1Brien Holden Vision Institute, The University of New South Wales, Sydney, NSW, Australia; 2Allergan Inc., Irvine, CA; 3School of Optometry and Vision Science, The University of New South Wales, Sydney, NSW, Australia
Correspondence to: Dr Qian Garrett, Brien Holden Vision Institute, Level 4, Rupert Myers Building, The University of New South Wales, Sydney, NSW 2052, Australia; Phone: +61 2 9385 7527; FAX: +61 2 9385 7401; email: email@example.com
Purpose: Previously we demonstrated expression and localization of carnitine/organic cation transporters, OCTN1 and OCTN2, in human corneal and conjunctival epithelia.
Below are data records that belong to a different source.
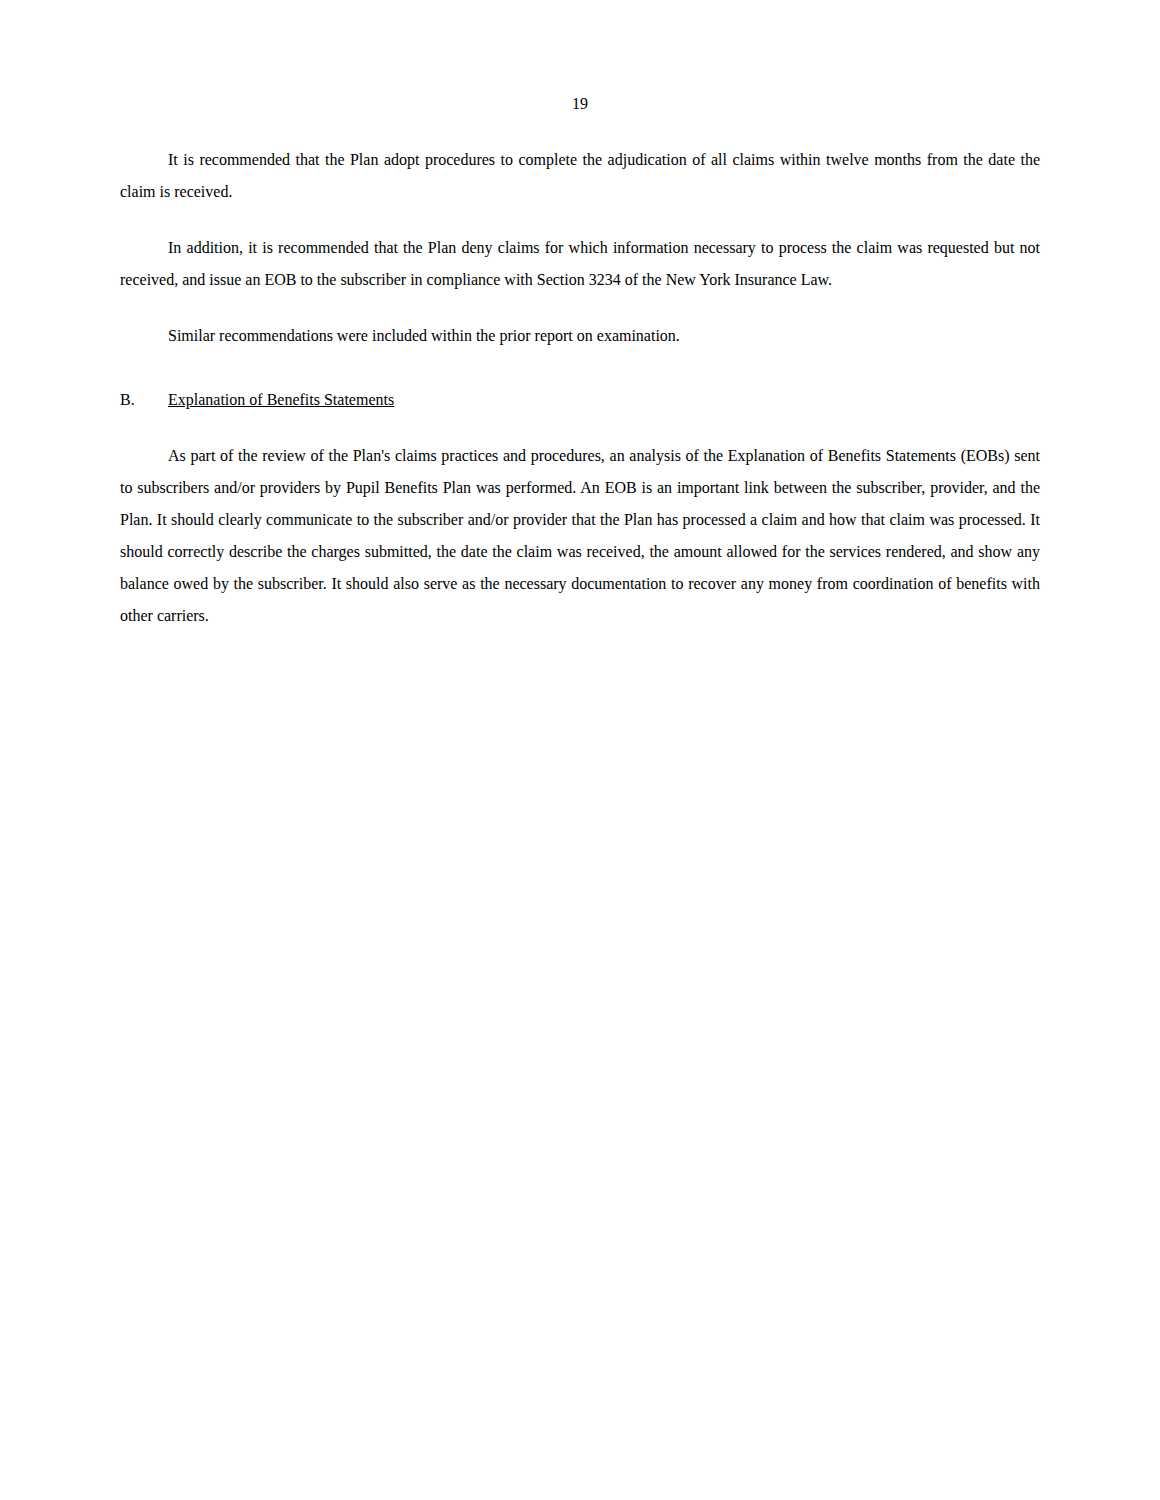19
It is recommended that the Plan adopt procedures to complete the adjudication of all claims within twelve months from the date the claim is received.
In addition, it is recommended that the Plan deny claims for which information necessary to process the claim was requested but not received, and issue an EOB to the subscriber in compliance with Section 3234 of the New York Insurance Law.
Similar recommendations were included within the prior report on examination.
B. Explanation of Benefits Statements
As part of the review of the Plan's claims practices and procedures, an analysis of the Explanation of Benefits Statements (EOBs) sent to subscribers and/or providers by Pupil Benefits Plan was performed. An EOB is an important link between the subscriber, provider, and the Plan. It should clearly communicate to the subscriber and/or provider that the Plan has processed a claim and how that claim was processed. It should correctly describe the charges submitted, the date the claim was received, the amount allowed for the services rendered, and show any balance owed by the subscriber. It should also serve as the necessary documentation to recover any money from coordination of benefits with other carriers.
The present study aimed to examine the characteristics of L-carnitine transporters in cultured human limbal corneal (HCLE) and conjunctival epithelial (HCjE) cells.
Methods: Time-course, Na+-dependence, kinetics, energy- and pH- dependence of L-carnitine transport were investigated by monitoring L-[3H]carnitine uptake into HCLE and HCjE cells. To determine the specificity of action, competition and inhibition studies were performed.
Results: The uptake of L-carnitine into HCLE and HCjE cells was saturable and time-dependent. An Eadie-Hofstee plot showed two distinct components: a high- and a low- affinity carnitine transport system in HCLE and/or HCjE cells. L-carnitine transport was significantly inhibited by the metabolic inhibitors (sodium azide, dinitrophenol, iodoacetic acid). The L-carnitine analogs (D-carnitine, acetyl-L-carnitine and γ-butyrobetaine), tetraethylammonium (TEA), 2-amino-2-norbornane carboxylic acid (BCH), strongly inhibited uptake of L-[3H]carnitine. Uptake of L-[3H]carnitine also required the presence of Na+ in the external medium and the uptake activity was maximal at pH 5.5. The anti-OCTN2 antibody blocked L-carnitine uptake in both HCLE and HCjE cells whereas the anti-OCTN1 antibody did not significantly block L-carnitine uptake.
Conclusions: L-carnitine is transported into HCLE and HCjE cells by an active carrier mediated transport system that is time-, Na+-, energy- and pH- dependent. The carnitine/organic cation transporter OCTN2 appears to play a dominant role in this process.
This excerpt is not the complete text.